Average system size. The 9 kW figure is a national median. Actual system sizes vary by postcode, year of installation, and household type. Older installations tend to be smaller (3–5 kW); recent installations tend to be larger (10–13 kW). This introduces an estimation error that is larger for postcodes with predominantly older or newer stock.
Capacity factor. The 15.5% capacity factor is a national annual average. It varies by latitude (more solar hours in QLD than TAS), local shading, panel orientation, and system degradation over time. Postcodes in high-sunshine areas will generate more than this factor implies; dense urban postcodes may generate less.
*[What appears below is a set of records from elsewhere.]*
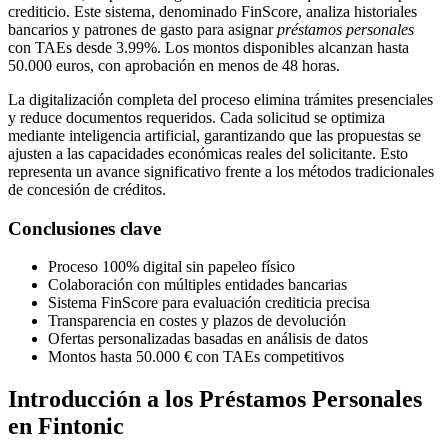
crediticio. Este sistema, denominado FinScore, analiza historiales
bancarios y patrones de gasto para asignar
préstamos personales
con TAEs desde 3.99%. Los montos disponibles alcanzan hasta
50.000 euros, con aprobación en menos de 48 horas.
La digitalización completa del proceso elimina trámites presenciales
y reduce documentos requeridos. Cada solicitud se optimiza
mediante inteligencia artificial, garantizando que las propuestas se
ajusten a las capacidades económicas reales del solicitante. Esto
representa un avance significativo frente a los métodos tradicionales
de concesión de créditos.
Conclusiones clave
Proceso 100% digital sin papeleo físico
Colaboración con múltiples entidades bancarias
Sistema FinScore para evaluación crediticia precisa
Transparencia en costes y plazos de devolución
Ofertas personalizadas basadas en análisis de datos
Montos hasta 50.000 € con TAEs competitivos
Introducción a los Préstamos Personales
en Fintonic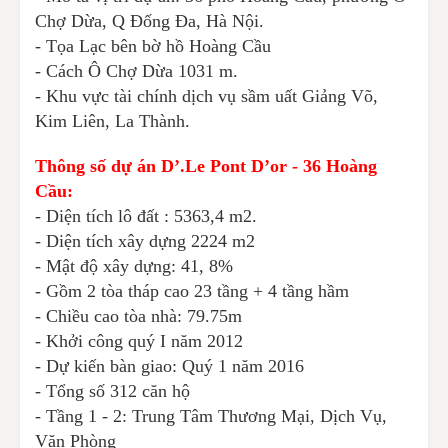
Chợ Dừa, Q Đống Đa, Hà Nội.
- Tọa Lạc bên bờ hồ Hoàng Cầu
- Cách Ô Chợ Dừa 1031 m.
- Khu vực tài chính dịch vụ sầm uất Giảng Võ,
Kim Liên, La Thành.
Thông số dự án D’.Le Pont D’or - 36 Hoàng
Cầu:
- Diện tích lô đất : 5363,4 m2.
- Diện tích xây dựng 2224 m2
- Mật độ xây dựng: 41, 8%
- Gồm 2 tòa tháp cao 23 tầng + 4 tầng hầm
- Chiều cao tòa nhà: 79.75m
- Khởi công quý I năm 2012
- Dự kiến bàn giao: Quý 1 năm 2016
- Tổng số 312 căn hộ
- Tầng 1 - 2: Trung Tâm Thương Mại, Dịch Vụ,
Văn Phòng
Grid intensity variation. The 7-day rolling average smooths out daily and seasonal variation. A solar system generates most during the day when grid intensity is typically lower (other solar is also generating). Using a 24-hour average slightly overstates the CO₂ avoided, since the displacement happens during lower-intensity daytime hours.
Community total, not per household. The CO₂ figure represents the estimated combined output of all solar systems in a postcode — not what any individual household avoids. Divide by the number of installations for a rough per-system estimate.
06
Questions or corrections
If you find a data error, a calculation that doesn't match what you'd expect, or a postcode with incorrect suburb names, the best way to flag it is via the FAQ page or directly through the Clean Energy Regulator's own data portal.
Zerra is built on open government data. Every number on this site can be verified against the CER postcode dataset and the OpenElectricity API. That's the point.